Picture this: You’re in your swivel chair, feet propped up on your standing desk because you are a glorious acrobat, and you’re looking over your company’s Amazon EC2 fleet utilization report. You’re captivated by the custom colorful dashboard, carefully tuned to a 1st-grade reading level. You see the overall number in its soft, non-threatening font, and you say to yourself, “We’re operating at 70% capacity — we’re golden!”
That metric is usually nothing more than a feel-good security blanket that doesn’t give you better insight into the efficiency of your spend. Why? Because the number at the top of your report is simply your CPU utilization, which is being passed off as a standalone metric for fleet utilization. It’s the cloud’s equivalent of ordering a pizza based on the box’s size, without giving a second thought to what’s actually inside.
What’s more disturbing is the number of cost optimization vendors who similarly adhere to that metric without context; it’s in danger of becoming a de facto “best practice” that will lead you down the primrose path.
The limits of CPU utilization metrics
CPU utilization tells you, perhaps obviously, how much of your CPU resources are being used at any given time. Any cloud provider can easily query, “How busy is the compute on this instance?”
In a theoretical world where disk, RAM, burst capacity, network throughput, and latency are all irrelevant, then — yes!

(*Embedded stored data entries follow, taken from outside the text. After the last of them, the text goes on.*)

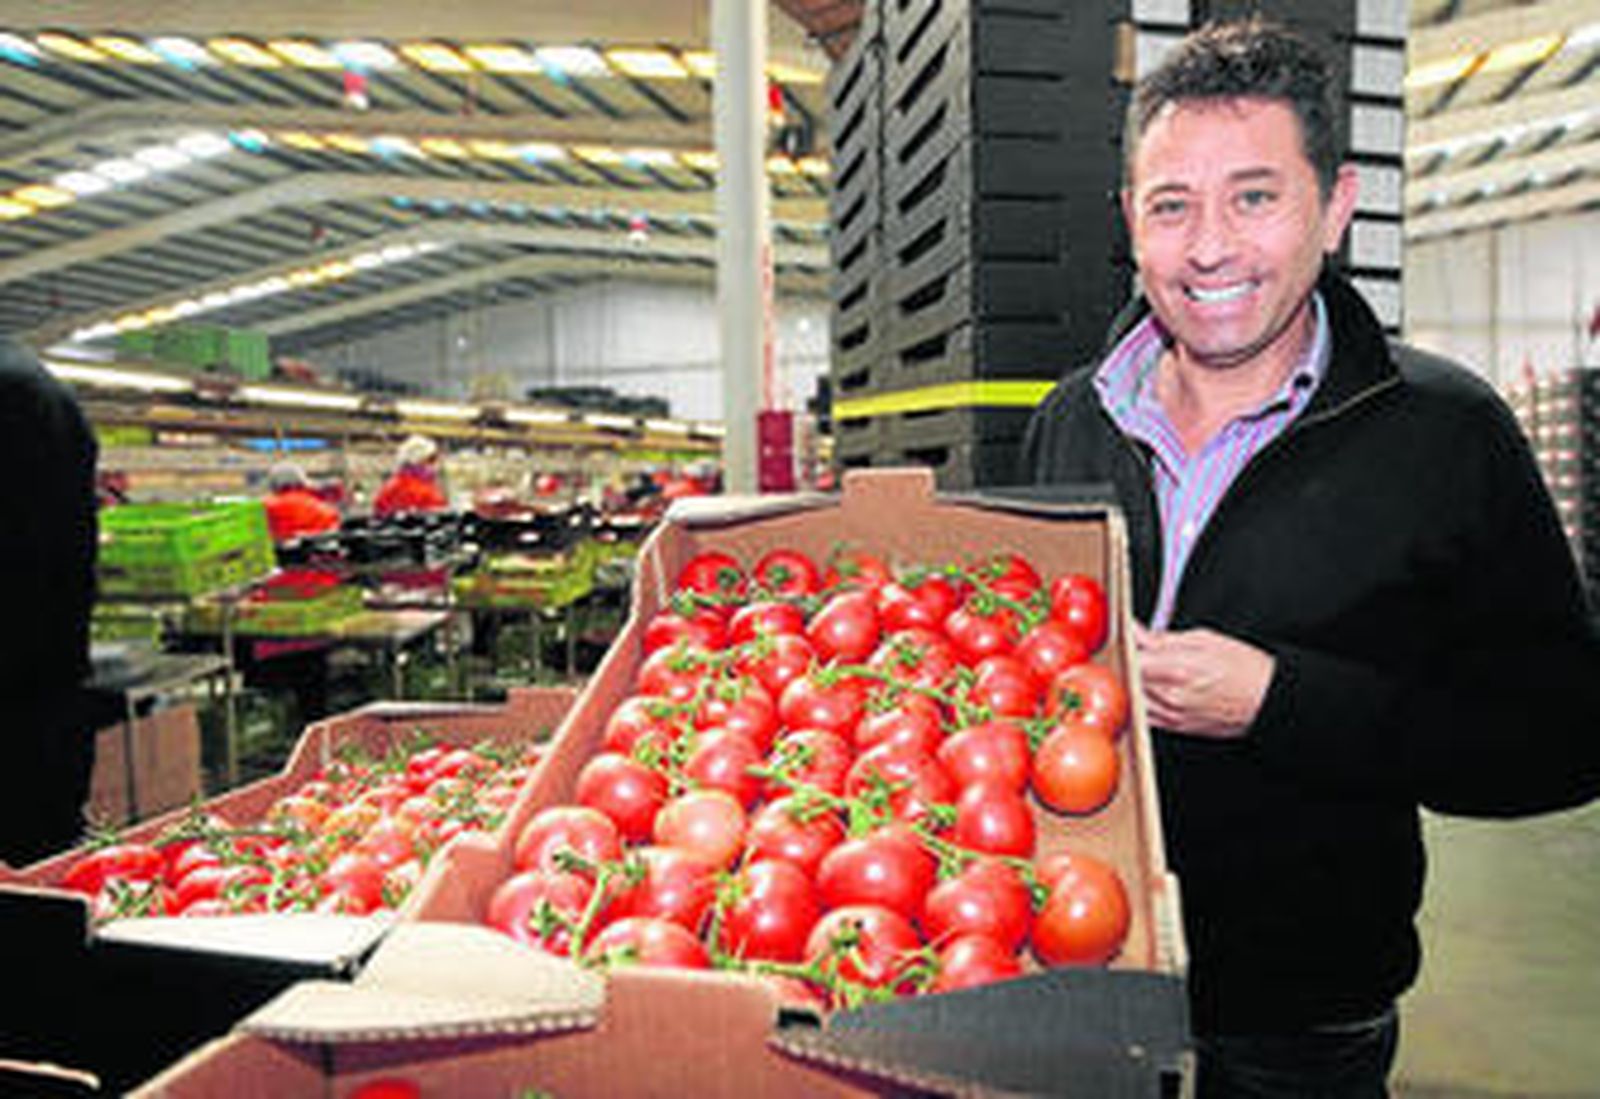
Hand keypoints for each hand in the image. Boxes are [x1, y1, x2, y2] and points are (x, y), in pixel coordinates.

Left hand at [1132, 623, 1274, 738]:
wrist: (1269, 700)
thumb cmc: (1246, 669)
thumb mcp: (1204, 639)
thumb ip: (1162, 638)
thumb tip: (1138, 632)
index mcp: (1176, 669)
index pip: (1130, 657)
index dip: (1124, 645)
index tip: (1126, 638)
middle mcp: (1170, 695)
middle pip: (1126, 678)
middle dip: (1126, 662)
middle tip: (1134, 650)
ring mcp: (1171, 715)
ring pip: (1131, 698)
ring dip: (1131, 683)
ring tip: (1145, 669)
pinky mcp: (1175, 728)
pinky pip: (1143, 715)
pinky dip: (1141, 701)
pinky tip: (1150, 689)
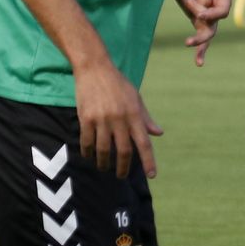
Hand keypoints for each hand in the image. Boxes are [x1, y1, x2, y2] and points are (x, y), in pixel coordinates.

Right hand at [75, 61, 161, 178]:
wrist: (95, 69)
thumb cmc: (118, 85)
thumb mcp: (136, 99)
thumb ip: (146, 118)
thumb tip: (158, 134)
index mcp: (135, 114)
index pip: (144, 143)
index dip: (149, 160)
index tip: (152, 175)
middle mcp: (120, 119)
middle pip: (124, 150)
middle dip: (123, 167)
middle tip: (122, 176)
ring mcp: (102, 119)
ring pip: (104, 149)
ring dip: (104, 162)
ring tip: (105, 168)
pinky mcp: (86, 118)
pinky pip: (87, 141)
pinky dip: (88, 152)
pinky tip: (89, 156)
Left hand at [171, 0, 232, 66]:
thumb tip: (204, 11)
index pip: (223, 10)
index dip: (212, 15)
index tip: (199, 14)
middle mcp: (220, 3)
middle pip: (216, 23)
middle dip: (202, 29)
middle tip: (189, 38)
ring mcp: (209, 12)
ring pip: (209, 31)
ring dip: (199, 41)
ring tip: (187, 45)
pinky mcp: (197, 18)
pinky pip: (201, 33)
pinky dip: (200, 46)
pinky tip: (199, 61)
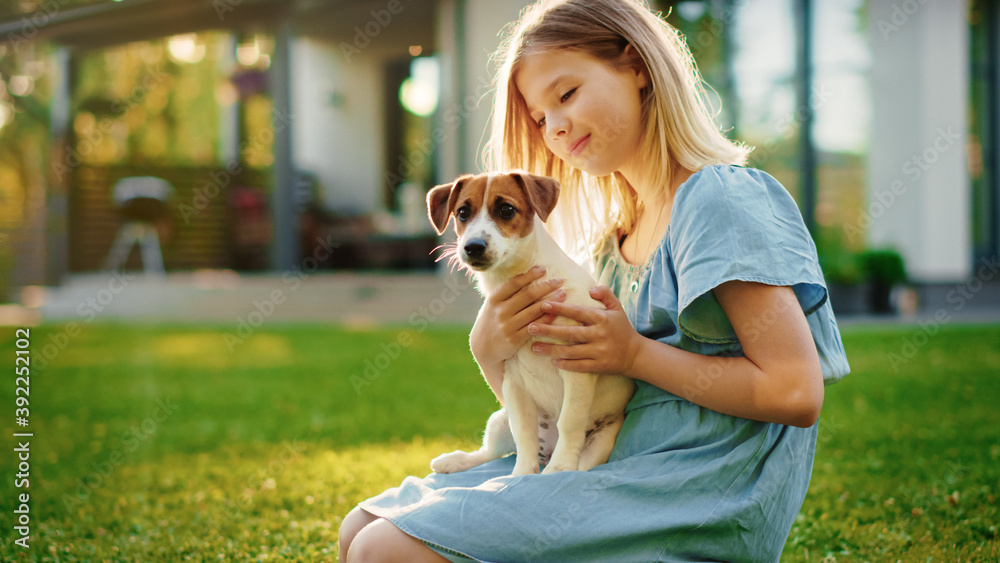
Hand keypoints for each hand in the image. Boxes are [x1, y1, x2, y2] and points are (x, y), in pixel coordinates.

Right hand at [469, 266, 566, 368]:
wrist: (483, 348)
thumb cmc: (492, 322)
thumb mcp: (493, 305)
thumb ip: (506, 294)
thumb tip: (528, 275)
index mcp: (494, 299)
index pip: (514, 283)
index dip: (530, 275)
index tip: (543, 269)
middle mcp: (500, 311)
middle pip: (527, 295)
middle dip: (546, 286)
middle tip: (559, 280)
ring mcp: (507, 326)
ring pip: (534, 310)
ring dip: (551, 301)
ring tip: (563, 294)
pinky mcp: (515, 340)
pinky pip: (535, 326)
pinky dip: (546, 318)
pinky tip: (556, 312)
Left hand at [527, 285, 641, 375]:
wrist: (636, 354)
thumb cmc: (622, 328)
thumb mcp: (617, 307)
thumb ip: (605, 293)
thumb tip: (590, 289)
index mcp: (602, 319)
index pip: (577, 312)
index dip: (560, 309)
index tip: (543, 305)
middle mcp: (599, 335)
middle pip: (570, 333)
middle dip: (548, 331)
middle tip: (530, 328)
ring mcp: (599, 352)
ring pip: (571, 352)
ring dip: (551, 350)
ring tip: (534, 347)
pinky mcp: (599, 366)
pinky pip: (579, 366)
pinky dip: (565, 364)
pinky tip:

OK! terrific! — the question of utilization would strictly come down to how many CPU cores can you throw at the problem, and then using CPU as a proxy for utilization is great. If that’s you, stop reading now, go buy some Last Week in AWS mugs or something, and carry on with your charmed existence. If it isn’t you, keep reading.
Huh, we just lost a couple HPC folks and several of the more naive analyst firms, but the rest of you are all still here. Imagine that …
For the rest of us, the problem is that CPU utilization is a single data point that doesn’t tell much of a story. It’s impossible to say at first glance whether your CPU numbers are worrying or an indicator that all is well, regardless of what the actual numbers are.
High CPU usage could mean:
- your applications are working efficiently, or
- they’re straining under the load, desperately crying out for relief.
Low CPU usage could mean:
- your instances are idling, wasting precious cloud dollars,
- your applications are well-optimized and aren’t CPU bound, or
- you need idle capacity to burst into when a bunch of your users all show up at once.
The CPU utilization metric blissfully ignores other critical aspects of your instances’ operation, such as network activity, disk I/O, and memory usage. A high CPU usage with low network activity could signal a performance bottleneck that leads to a data-starved instance, or it could be an application that barely needs to talk to other things on the internet. A low CPU usage with high memory utilization could mean your application is inefficiently coded, or that it’s a database that lives in RAM for latency purposes.
The risks of relying on CPU metrics
This reductionism of cloud instance health to CPU utilization stems from its ease of access. It’s readily available, easy to measure, and undeniably simplistic to interpret. Cloud providers can grab it via API, slap it onto a pretty graph, and voila, they’ve got themselves a utilization report. And the resulting CPU metric seems to level the playing field to reason about workloads that are remarkably diverse, making it easier to benchmark yourself against other companies (which you should not do). But easy access doesn’t equal quality insight.
Take a look at the fact that a c7g.large instance in EC2 is about 6% more expensive than a c6g.large instance. Amazon points out that the price/performance of that instance means you get improved price/performance, but that assumes an awful lot of things about your workload. If you need a cluster of 10 nodes to chew on a problem because that’s how your application works, then your cluster just got 6% more expensive if you upgrade to the latest generation — without a clear upside benefit that accrues to you.
How to actually determine your fleet utilization
A nuanced approach, taking into account a bouquet of metrics including network I/O, disk read/write speeds, and memory usage alongside CPU utilization, provides a holistic picture of your cloud instance fleet. Those metrics require a lot more insight into the environment and, in the case of memory, an agent running on the actual instances themselves. Cloud providers could deliver these kinds of nuanced reports, but the effort required from them is likely too high.
So, next time you’re in your swivel chair, resist the temptation to rely solely on the CPU utilization column. Dive deeper, venture beyond, and ask probing questions. In so doing, uncover the true health of your server fleets. Because in the world of cloud economics, ignorance isn’t bliss; it’s just expensive.